I love catching smallmouth bass, but I hate the way they abandon me in the middle of a Bassmaster Elite Series tournament.
The smallies threw me a nasty sinker at the St. Lawrence River and at Cayuga Lake the following week.
The love side of my affair with smallmouth bass began when I was a youngster. I grew up fishing highland reservoirs in the mountains of western North Carolina. These lakes have smallmouth in them, but not enough that you can target them. I would catch one every so often while casting for largemouth bass.
I caught my biggest smallmouth in North Carolina on a Pop-R when I was 10 or 11 years old. It weighed 6 pounds, 4 ounces. I had a lot of love for the brown ones that day.
What I learned about smallmouth while growing up is that they are nomadic creatures that roam around a lot. In that sense they remind me of spotted bass. Both species are baitfish oriented and follow their food source. They can be here one day and gone the next.

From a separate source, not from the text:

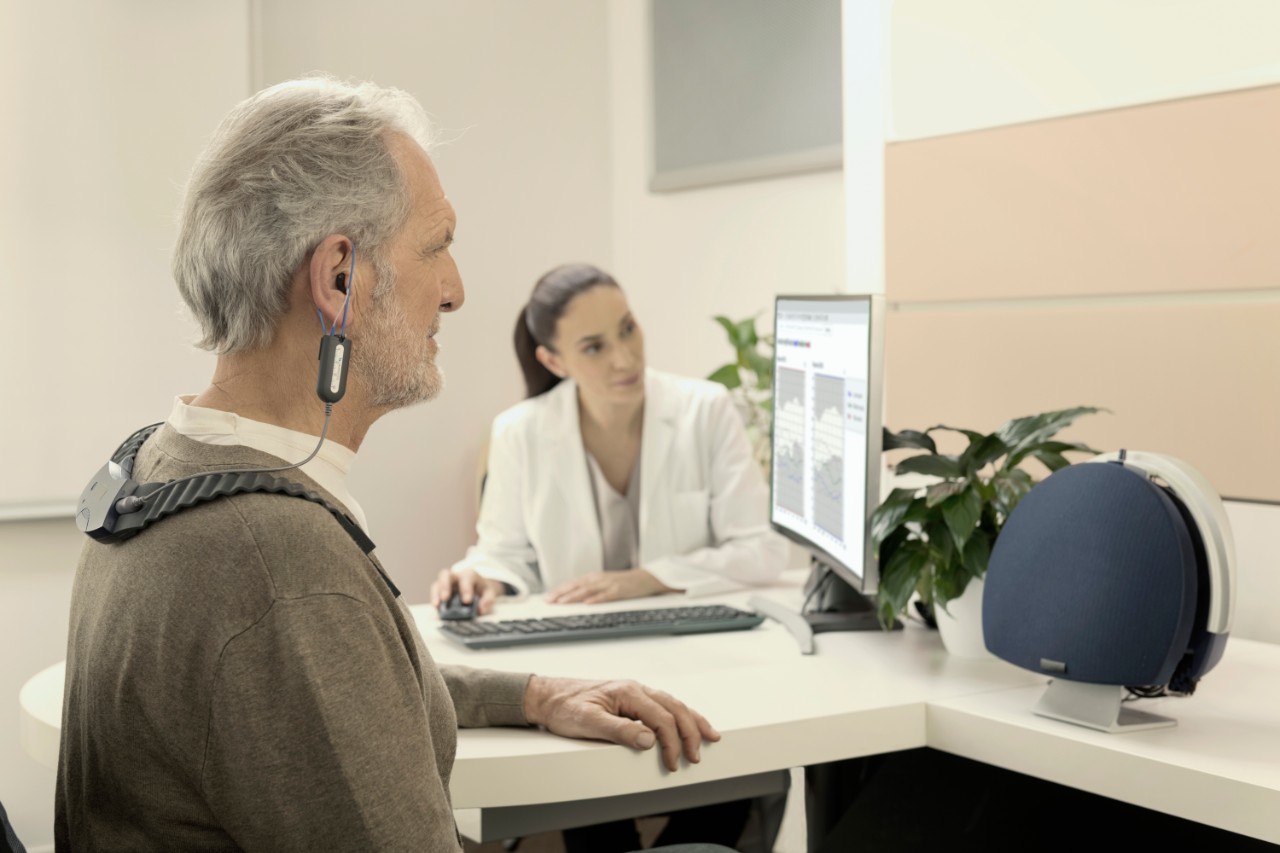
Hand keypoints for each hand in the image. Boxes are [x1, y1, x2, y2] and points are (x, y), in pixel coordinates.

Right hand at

I learned how to fish specifically for northern smallmouth bass at Oneida Lake and Lake Champlain while competing in the Bassmaster Northern Opens. The tube and drop shot are my main smallmouth getters. Jerkbaits also play for me.
I had an awesome day drop shotting 25 to 35 feet deep on the first day of this year’s St. Lawrence Elite tournament. I sacked almost 22 pounds, which is the best I’ve ever done with smallmouth. I sure loved them that day.

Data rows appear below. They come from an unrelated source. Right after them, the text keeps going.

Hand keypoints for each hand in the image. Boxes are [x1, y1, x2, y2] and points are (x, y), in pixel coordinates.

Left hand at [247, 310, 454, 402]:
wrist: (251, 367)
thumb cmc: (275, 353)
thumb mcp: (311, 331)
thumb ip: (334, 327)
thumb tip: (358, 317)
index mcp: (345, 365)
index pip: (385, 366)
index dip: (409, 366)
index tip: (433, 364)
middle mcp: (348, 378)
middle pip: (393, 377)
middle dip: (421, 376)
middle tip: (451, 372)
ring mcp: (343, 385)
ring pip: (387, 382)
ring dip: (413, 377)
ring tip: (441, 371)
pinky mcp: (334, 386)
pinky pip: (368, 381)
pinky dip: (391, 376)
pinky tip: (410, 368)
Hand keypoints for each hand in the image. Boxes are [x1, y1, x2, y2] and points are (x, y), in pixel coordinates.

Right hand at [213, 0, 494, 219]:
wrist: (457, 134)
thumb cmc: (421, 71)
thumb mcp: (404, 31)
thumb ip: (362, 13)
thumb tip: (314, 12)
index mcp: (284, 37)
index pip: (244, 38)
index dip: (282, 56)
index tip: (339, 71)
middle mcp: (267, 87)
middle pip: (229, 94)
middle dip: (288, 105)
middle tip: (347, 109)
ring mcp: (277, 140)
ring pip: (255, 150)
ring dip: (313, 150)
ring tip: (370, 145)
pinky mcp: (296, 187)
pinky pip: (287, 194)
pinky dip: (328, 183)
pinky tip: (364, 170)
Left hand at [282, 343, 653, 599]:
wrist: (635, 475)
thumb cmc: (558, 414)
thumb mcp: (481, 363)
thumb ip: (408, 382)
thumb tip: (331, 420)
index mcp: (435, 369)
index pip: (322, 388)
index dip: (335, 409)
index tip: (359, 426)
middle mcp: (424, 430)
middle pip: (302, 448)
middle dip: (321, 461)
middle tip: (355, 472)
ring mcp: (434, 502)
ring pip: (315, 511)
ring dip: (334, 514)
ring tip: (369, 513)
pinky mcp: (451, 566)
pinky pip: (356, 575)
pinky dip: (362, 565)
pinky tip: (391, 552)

I was fishing a section of the river where there was a group of islands. It wasn’t overrun with other anglers, and I thought I had the bass figured out. I went back there the second day full of confidence. I should have known better.

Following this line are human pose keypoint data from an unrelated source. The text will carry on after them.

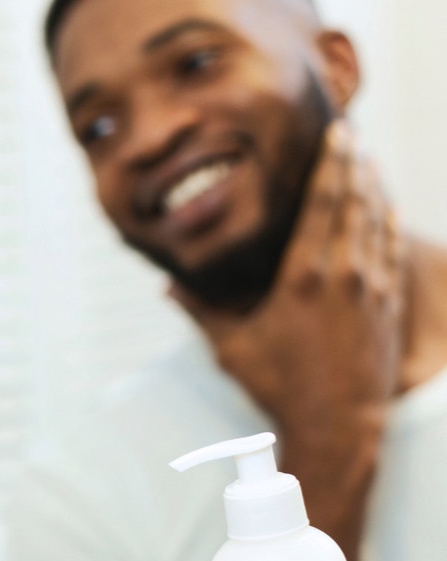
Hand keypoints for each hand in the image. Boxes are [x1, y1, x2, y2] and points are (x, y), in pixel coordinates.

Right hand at [173, 121, 405, 560]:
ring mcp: (371, 290)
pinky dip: (391, 224)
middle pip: (353, 204)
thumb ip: (201, 312)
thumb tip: (168, 289)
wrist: (335, 425)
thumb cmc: (278, 387)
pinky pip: (393, 252)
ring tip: (370, 163)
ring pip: (377, 223)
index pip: (321, 206)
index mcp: (301, 278)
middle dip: (354, 165)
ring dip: (375, 188)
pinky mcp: (388, 308)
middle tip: (352, 136)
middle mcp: (342, 276)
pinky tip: (389, 208)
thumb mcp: (231, 348)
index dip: (331, 166)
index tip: (337, 135)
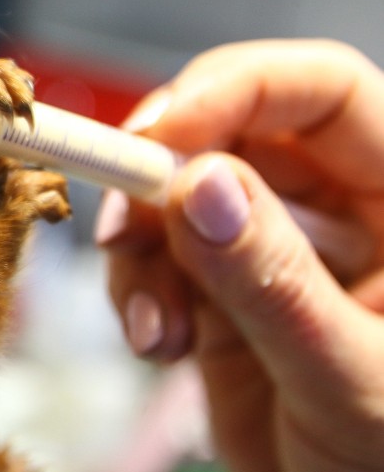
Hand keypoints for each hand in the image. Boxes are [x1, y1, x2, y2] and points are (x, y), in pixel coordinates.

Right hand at [97, 40, 383, 471]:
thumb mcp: (352, 380)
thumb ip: (275, 283)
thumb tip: (199, 184)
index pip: (321, 92)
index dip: (235, 91)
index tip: (155, 137)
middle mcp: (333, 208)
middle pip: (228, 134)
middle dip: (159, 181)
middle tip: (119, 231)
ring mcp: (270, 247)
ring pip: (175, 198)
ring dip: (140, 254)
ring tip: (149, 330)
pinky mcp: (219, 289)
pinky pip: (156, 258)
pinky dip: (135, 292)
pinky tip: (154, 344)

At 2 p.m. I only had a pair of 2-pound smallmouth in my livewell. I went into a mad scrambling mode and managed to sack 16 pounds before my time was up. I wasn’t so fond of smallmouth bass that day.
Thanks to my good catch the first day, I made the cut for Day 3. I went back to the same area not sure of what to expect. Had the bass moved out the second day, or were they just not feeding? I had an easier time getting bit, but only caught about 17 pounds. I have no idea what happened to the big ones.
However, I did finish 30-something, so it turned out to be a decent event for me. By the way, the St. Lawrence is a spectacular place to fish. The water is so clear there you can see the bottom 25 feet deep in some places.
I couldn’t figure out the big largemouth the following week at Cayuga, but I was catching some really nice smallmouth in practice by fishing a drop shot 25 to 30 feet deep. On the first day of the tournament I had almost 20 pounds of smallies in my livewell by 10 a.m. I had a blast battling them on a light ALX spinning rod and 8-pound P-Line fluorocarbon. I was back in love with the brown ones again.
I left the smallmouth to fish for largemouth after that. I caught some green ones, but nothing big enough to cull. I was feeling good on the second day as I boated back to my smallmouth hole. Again, I should have known better.
At 10 a.m. I only had two smallmouth in my livewell. They were good ones, a 3-pounder and a 4-pounder, but the rest of them had, apparently, vanished. My affection for the brown ones vanished with them. I switched gears and tried fishing for largemouth, but it just wasn’t meant to be.